#### 課題
次に示す薬剤拡散装置についての本文では、どの図が参照されていますか？図の番号をすべて挙げてください。

#### 提示本文

この場合、このような液状の薬剤中に保持部30を浸漬して行ってもよく、また、液状の薬剤を滴下して保持部30に保持させても良い。
【0049】
次に、薬剤拡散装置1の使用方法について説明する。
薬剤の有効成分を拡散しない場合、例えば、販売の際や保管の際には、図1のような状態にしておく。すなわち、薬剤保持部材12の環状枠部31を小さくした状態で、本体部材11の円板部材20a、20bの間に挟まれた状態にしておく。この状態は、保持部30が折りたたまれて表面積が小さくなり、薬剤保持部材12の保持部30に保持されている薬剤の有効成分が拡散し難い状態である。
【0050】
そして、薬剤の有効成分の拡散を行う場所で、図2のように本体部材11の円板部材20a、20bの間を開いた状態にして、さらに、図5のように薬剤保持部材12の保持部30が平面状となるように広げる。そして、図6のように再び本体部材11の円板部材20a、20bを閉じ、広げられて平面状となった保持部30を、円板部材20a、20bによって挟んで持つことができる。

########
#### データ一覧

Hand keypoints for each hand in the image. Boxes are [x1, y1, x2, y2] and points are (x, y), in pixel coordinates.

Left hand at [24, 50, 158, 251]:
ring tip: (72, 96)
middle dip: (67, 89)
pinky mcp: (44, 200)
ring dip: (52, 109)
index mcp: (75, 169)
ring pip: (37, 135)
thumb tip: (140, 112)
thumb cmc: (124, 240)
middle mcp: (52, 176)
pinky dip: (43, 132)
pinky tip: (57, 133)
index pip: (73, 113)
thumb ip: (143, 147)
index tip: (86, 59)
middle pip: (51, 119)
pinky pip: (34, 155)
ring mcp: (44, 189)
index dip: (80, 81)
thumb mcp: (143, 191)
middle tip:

########

#### 解答
図1、図2、図5、図6